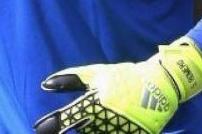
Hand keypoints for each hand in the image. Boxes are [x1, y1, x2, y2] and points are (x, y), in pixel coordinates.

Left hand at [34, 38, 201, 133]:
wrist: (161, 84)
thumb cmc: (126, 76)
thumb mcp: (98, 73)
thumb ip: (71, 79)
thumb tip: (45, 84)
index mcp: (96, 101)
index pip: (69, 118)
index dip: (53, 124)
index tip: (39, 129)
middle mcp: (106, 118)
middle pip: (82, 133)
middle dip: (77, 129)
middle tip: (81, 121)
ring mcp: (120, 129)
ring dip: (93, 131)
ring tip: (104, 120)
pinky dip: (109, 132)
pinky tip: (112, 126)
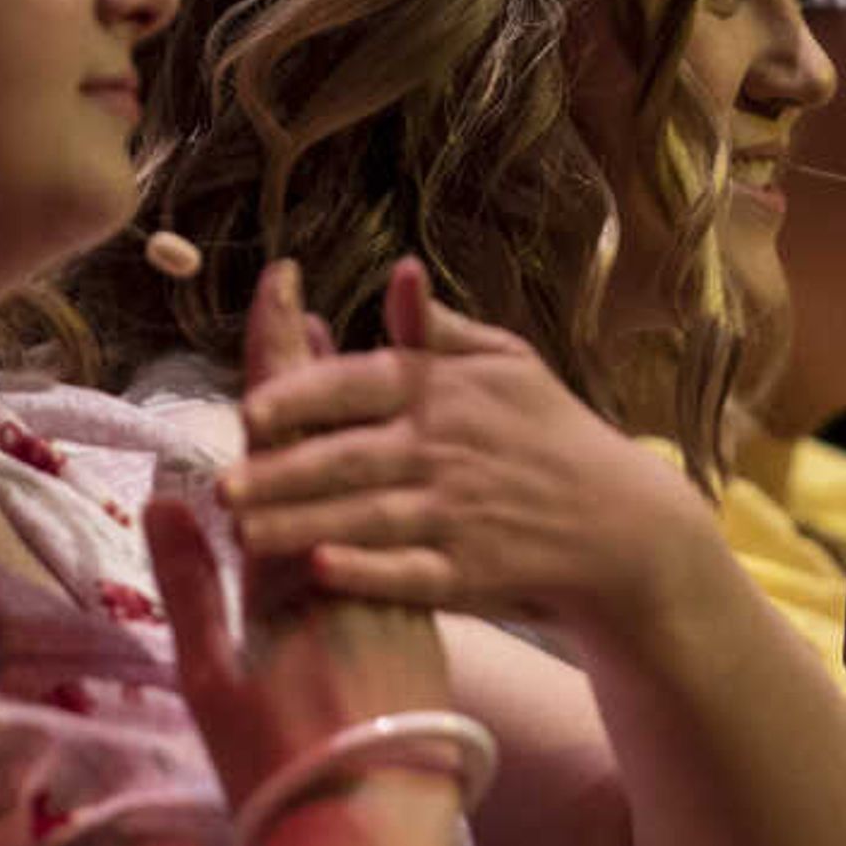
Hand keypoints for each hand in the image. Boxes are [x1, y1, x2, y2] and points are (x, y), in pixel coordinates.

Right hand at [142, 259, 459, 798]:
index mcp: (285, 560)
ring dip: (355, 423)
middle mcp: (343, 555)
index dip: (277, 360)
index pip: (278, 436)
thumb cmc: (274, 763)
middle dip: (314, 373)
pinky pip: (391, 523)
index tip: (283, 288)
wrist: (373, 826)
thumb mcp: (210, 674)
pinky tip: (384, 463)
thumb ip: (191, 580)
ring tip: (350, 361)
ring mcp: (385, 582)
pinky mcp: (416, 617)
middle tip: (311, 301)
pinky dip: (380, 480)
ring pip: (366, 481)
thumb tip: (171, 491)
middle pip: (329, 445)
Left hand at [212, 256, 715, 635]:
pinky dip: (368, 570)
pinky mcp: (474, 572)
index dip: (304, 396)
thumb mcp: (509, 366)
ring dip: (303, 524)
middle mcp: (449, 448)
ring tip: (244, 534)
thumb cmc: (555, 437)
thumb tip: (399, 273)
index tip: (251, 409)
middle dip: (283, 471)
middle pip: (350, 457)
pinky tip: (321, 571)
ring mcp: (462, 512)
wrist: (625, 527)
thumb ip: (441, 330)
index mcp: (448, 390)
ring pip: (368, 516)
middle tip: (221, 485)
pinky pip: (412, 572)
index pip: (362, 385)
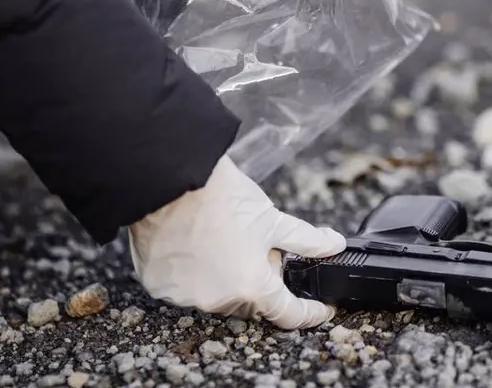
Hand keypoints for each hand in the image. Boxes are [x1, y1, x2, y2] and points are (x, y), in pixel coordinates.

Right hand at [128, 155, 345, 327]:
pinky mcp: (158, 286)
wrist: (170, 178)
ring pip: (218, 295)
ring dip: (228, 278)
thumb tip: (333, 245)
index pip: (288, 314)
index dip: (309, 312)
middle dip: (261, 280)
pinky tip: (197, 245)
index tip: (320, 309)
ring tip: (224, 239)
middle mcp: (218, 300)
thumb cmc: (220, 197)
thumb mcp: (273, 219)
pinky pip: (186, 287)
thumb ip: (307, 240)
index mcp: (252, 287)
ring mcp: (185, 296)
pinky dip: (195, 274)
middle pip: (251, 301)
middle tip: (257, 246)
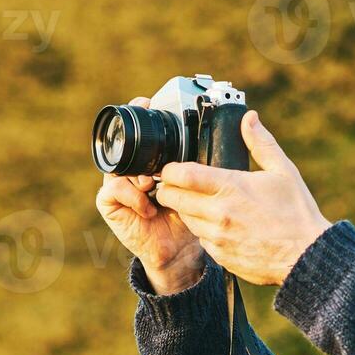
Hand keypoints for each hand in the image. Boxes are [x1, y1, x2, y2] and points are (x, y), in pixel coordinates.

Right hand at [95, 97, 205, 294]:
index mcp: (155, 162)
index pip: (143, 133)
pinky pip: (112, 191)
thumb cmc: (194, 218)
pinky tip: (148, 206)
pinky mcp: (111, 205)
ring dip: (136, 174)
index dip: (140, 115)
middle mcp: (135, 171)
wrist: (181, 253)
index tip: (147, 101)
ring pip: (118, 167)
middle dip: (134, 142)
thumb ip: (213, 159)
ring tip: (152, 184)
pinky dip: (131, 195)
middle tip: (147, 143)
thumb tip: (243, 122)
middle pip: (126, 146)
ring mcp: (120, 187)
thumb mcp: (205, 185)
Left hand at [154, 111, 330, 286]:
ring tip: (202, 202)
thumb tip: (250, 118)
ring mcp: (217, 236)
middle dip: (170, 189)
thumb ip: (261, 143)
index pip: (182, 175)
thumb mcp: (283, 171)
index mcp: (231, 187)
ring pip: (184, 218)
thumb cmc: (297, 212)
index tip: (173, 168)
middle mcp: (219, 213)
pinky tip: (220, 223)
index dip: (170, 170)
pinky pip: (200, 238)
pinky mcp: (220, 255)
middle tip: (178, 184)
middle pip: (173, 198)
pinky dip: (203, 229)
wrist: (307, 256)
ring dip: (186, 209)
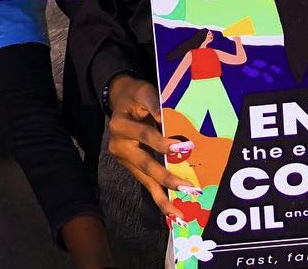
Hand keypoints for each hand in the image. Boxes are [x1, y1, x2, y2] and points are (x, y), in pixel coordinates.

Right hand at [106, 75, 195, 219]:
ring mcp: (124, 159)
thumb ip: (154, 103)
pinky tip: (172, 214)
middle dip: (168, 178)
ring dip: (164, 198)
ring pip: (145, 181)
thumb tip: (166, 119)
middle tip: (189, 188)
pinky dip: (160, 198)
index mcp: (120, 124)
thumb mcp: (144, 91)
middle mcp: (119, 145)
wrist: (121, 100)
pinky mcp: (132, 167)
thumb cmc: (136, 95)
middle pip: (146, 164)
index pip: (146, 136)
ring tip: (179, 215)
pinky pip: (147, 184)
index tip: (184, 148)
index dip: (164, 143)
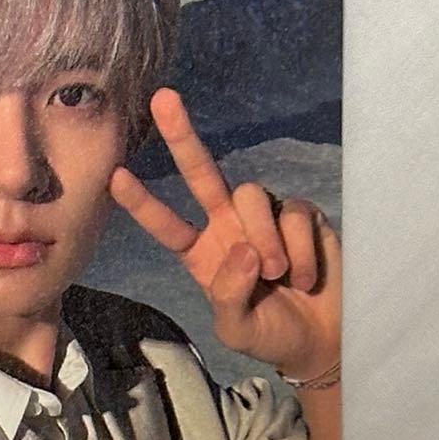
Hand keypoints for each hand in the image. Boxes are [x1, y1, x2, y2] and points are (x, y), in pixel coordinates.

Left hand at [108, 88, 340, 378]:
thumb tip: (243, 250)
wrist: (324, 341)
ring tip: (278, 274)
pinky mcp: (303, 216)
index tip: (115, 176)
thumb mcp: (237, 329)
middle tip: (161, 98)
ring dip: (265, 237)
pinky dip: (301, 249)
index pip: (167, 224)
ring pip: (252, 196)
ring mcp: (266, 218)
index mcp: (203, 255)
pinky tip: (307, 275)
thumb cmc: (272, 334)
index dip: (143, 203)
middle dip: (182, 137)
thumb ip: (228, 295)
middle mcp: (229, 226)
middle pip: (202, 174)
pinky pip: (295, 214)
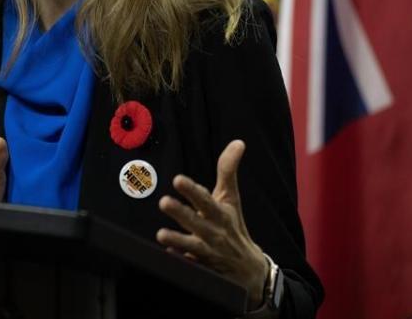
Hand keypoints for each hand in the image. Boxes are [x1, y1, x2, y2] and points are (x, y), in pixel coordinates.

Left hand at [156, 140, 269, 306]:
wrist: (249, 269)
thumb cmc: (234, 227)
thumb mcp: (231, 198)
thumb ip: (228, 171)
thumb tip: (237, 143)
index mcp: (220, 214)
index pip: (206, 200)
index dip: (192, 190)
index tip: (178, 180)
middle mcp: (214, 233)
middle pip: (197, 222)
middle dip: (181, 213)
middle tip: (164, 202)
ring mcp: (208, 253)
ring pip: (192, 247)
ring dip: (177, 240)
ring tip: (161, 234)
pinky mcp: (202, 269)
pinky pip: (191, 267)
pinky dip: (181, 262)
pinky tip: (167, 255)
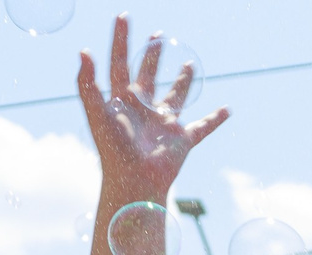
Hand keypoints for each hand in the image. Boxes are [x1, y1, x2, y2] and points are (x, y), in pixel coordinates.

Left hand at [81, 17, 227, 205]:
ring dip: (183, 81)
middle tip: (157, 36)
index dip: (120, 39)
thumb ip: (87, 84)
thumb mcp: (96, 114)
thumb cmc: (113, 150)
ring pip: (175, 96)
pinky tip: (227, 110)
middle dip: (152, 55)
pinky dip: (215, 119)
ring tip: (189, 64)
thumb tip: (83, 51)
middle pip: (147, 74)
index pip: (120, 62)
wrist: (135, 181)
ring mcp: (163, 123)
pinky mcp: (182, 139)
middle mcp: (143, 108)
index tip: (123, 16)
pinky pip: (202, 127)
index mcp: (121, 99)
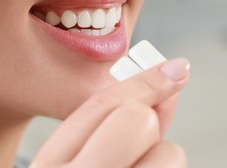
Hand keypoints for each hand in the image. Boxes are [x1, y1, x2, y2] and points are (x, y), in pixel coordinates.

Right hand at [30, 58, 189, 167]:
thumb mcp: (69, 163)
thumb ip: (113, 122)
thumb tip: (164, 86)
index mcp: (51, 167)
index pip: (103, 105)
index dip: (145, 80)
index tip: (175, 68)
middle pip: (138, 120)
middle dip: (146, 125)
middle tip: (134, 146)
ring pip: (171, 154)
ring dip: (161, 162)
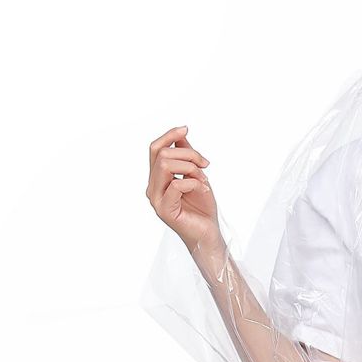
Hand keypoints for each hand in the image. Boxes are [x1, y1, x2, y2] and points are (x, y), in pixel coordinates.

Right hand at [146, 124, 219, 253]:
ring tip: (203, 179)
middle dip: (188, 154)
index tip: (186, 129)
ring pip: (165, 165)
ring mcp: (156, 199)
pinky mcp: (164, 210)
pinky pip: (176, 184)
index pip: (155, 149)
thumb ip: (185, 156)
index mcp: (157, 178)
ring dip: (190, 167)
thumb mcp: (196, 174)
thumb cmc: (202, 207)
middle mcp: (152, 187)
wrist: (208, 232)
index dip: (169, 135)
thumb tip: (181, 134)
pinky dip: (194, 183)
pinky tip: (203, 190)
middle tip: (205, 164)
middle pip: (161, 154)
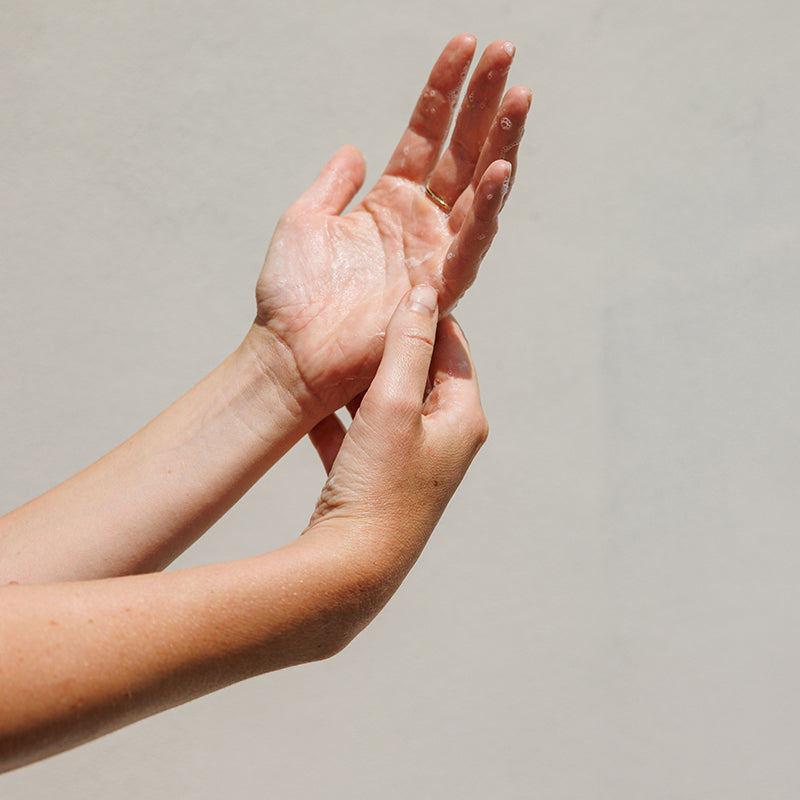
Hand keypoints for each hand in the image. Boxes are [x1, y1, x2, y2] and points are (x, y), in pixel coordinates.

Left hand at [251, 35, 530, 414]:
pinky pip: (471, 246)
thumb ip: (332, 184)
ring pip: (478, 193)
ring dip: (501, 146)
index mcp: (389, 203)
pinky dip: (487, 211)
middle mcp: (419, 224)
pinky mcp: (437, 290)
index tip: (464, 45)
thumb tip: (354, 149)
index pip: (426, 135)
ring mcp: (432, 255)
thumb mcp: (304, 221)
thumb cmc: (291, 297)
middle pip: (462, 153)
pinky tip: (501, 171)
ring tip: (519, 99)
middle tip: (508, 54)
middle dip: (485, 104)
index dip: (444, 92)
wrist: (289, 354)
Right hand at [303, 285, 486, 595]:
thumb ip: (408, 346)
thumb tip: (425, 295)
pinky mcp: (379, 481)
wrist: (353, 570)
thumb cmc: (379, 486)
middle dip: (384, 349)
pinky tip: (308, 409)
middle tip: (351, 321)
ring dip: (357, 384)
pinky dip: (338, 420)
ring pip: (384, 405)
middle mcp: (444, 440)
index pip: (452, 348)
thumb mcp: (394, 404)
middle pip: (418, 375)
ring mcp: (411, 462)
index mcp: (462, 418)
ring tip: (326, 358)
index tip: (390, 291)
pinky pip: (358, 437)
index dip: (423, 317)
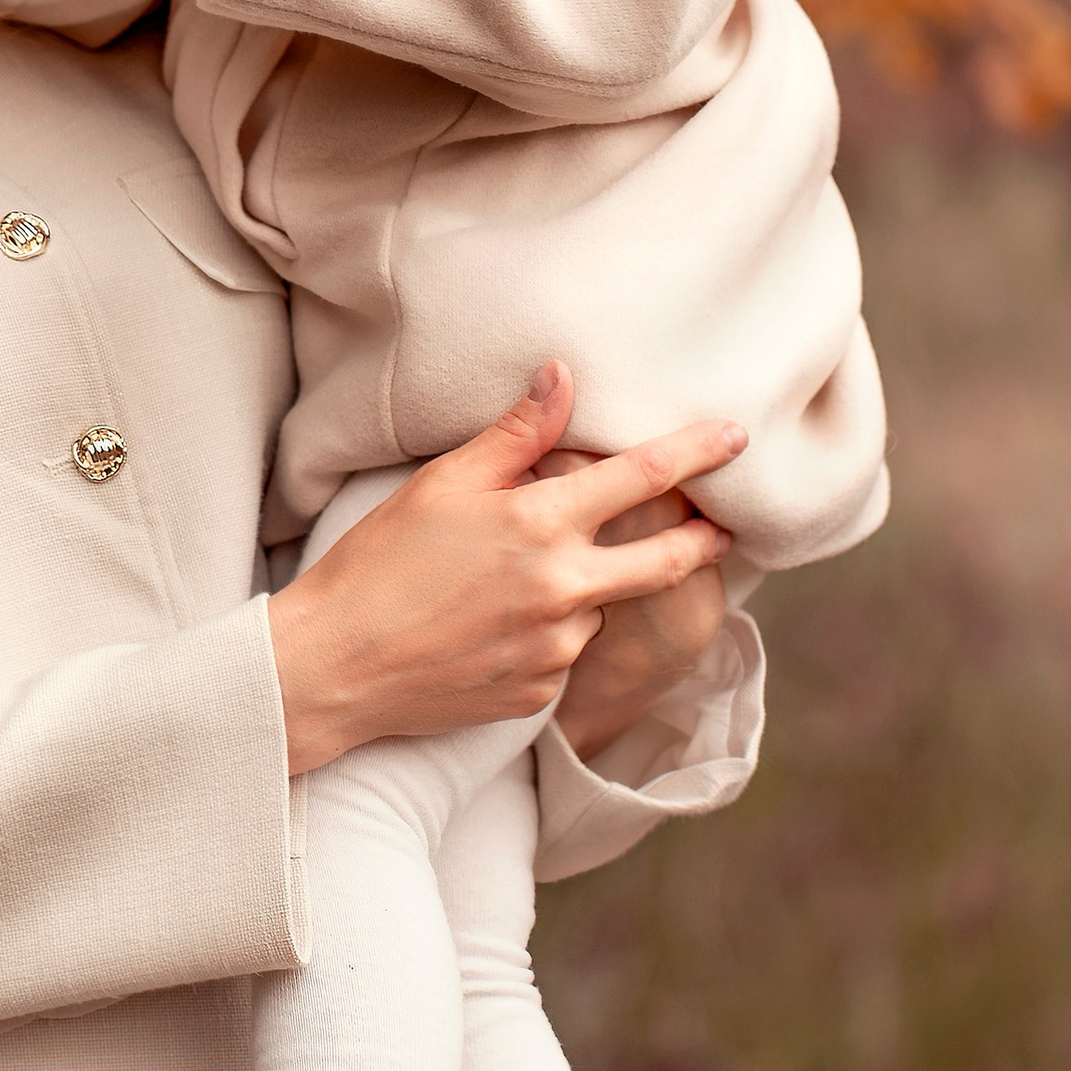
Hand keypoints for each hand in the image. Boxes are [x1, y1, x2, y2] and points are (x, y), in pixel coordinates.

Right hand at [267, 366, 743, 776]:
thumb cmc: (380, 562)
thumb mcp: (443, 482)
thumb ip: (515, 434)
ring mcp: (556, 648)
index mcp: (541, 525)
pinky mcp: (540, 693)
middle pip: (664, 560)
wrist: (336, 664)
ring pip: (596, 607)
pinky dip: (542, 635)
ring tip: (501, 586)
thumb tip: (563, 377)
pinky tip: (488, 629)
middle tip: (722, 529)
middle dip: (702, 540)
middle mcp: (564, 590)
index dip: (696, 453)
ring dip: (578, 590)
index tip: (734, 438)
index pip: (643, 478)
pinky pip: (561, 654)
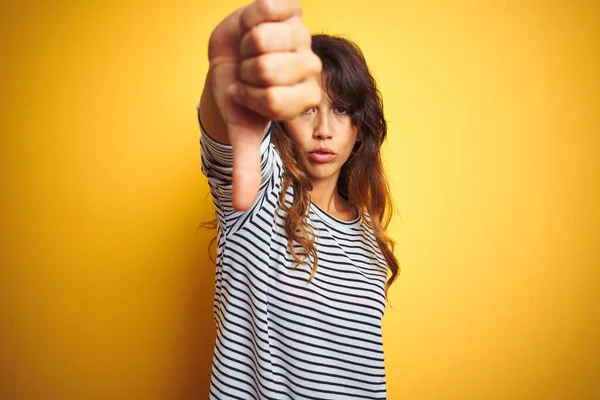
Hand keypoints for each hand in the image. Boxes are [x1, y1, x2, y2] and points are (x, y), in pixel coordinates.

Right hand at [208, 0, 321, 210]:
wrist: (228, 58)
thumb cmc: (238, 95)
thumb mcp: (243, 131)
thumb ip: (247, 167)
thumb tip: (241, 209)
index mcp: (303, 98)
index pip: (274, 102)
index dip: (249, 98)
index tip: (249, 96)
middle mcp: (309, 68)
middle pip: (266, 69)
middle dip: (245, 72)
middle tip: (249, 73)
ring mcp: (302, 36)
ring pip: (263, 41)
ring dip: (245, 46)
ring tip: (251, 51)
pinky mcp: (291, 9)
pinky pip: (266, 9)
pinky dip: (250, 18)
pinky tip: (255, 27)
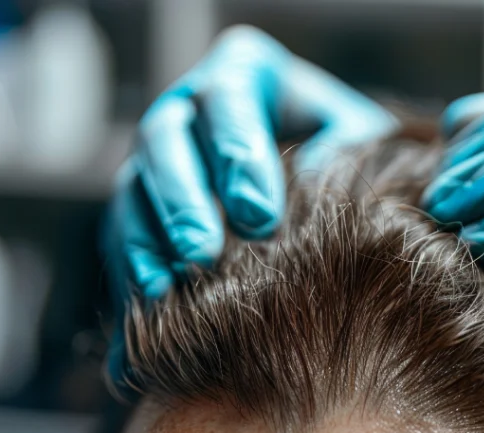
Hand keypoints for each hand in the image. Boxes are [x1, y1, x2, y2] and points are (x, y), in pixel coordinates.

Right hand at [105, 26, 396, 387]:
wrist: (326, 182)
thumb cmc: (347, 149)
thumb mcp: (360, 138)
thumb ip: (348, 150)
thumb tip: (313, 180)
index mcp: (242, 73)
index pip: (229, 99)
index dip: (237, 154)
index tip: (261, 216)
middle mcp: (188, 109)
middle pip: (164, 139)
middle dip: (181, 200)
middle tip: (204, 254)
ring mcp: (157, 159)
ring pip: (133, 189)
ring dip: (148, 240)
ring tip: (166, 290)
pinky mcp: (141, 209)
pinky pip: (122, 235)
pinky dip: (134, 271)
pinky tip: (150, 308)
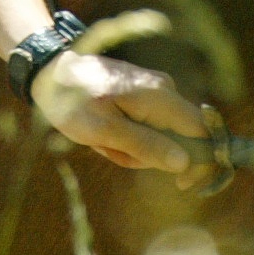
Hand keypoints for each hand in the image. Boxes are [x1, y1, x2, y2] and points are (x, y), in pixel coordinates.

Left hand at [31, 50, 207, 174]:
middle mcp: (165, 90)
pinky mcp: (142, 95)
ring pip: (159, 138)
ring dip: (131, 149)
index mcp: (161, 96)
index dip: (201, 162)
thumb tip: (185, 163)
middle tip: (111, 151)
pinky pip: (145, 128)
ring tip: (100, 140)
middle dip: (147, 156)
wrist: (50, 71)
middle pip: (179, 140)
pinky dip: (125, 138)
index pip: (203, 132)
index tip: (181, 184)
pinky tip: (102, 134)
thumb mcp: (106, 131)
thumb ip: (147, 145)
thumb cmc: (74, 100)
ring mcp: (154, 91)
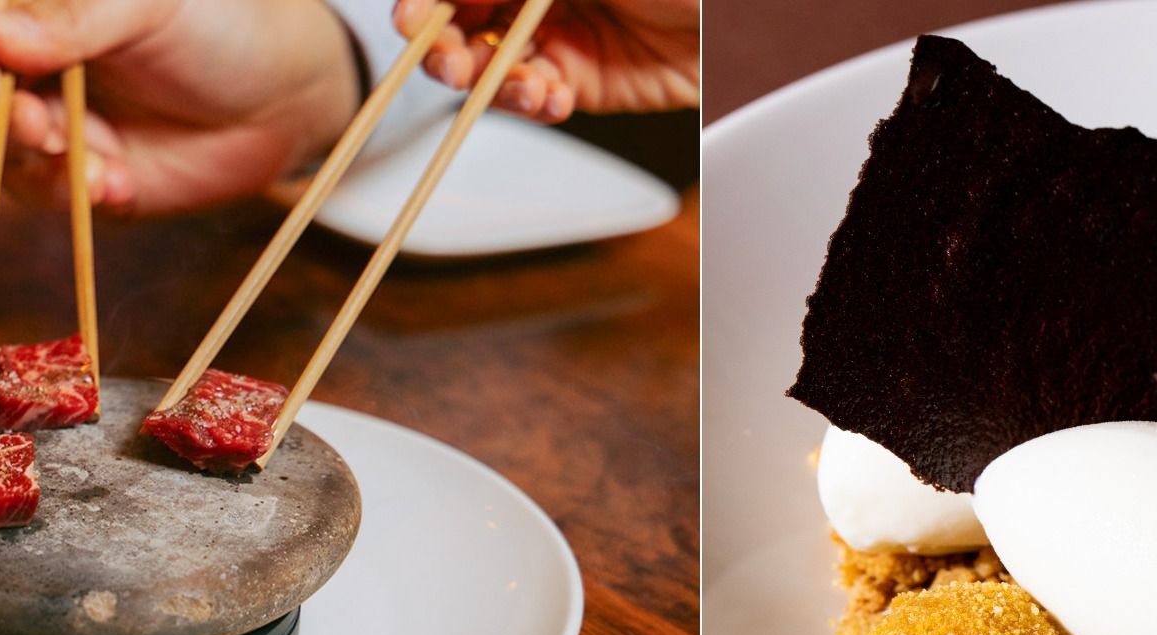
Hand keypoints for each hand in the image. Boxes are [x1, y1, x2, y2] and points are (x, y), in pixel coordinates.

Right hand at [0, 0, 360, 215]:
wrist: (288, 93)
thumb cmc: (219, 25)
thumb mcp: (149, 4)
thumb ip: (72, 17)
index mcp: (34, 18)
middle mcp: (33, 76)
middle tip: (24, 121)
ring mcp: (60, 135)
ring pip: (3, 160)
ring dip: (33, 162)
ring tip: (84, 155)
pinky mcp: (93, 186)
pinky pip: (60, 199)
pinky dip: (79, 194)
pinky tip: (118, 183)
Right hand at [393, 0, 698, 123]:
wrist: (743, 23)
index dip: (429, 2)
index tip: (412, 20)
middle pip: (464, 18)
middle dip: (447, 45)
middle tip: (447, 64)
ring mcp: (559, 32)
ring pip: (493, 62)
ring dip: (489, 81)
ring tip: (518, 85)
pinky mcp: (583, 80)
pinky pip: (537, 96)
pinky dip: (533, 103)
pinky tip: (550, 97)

⁂

* [REQUIREMENT]: The lines above from the one containing "wrist: (228, 58)" through the one containing "middle tip: (249, 73)" are to be set down exactly, and no others.

* [ANSWER TO THIS TASK]:
wrist: (228, 58)
thumb cmc: (238, 95)
thumb mcp: (243, 131)
thumb ip: (247, 167)
thumb tip: (241, 209)
index mcp: (303, 98)
index pip: (274, 102)
index dip: (249, 98)
index tip: (249, 96)
middle mcp: (309, 68)
middle pip: (266, 69)
middle dip: (245, 72)
middle tip: (249, 73)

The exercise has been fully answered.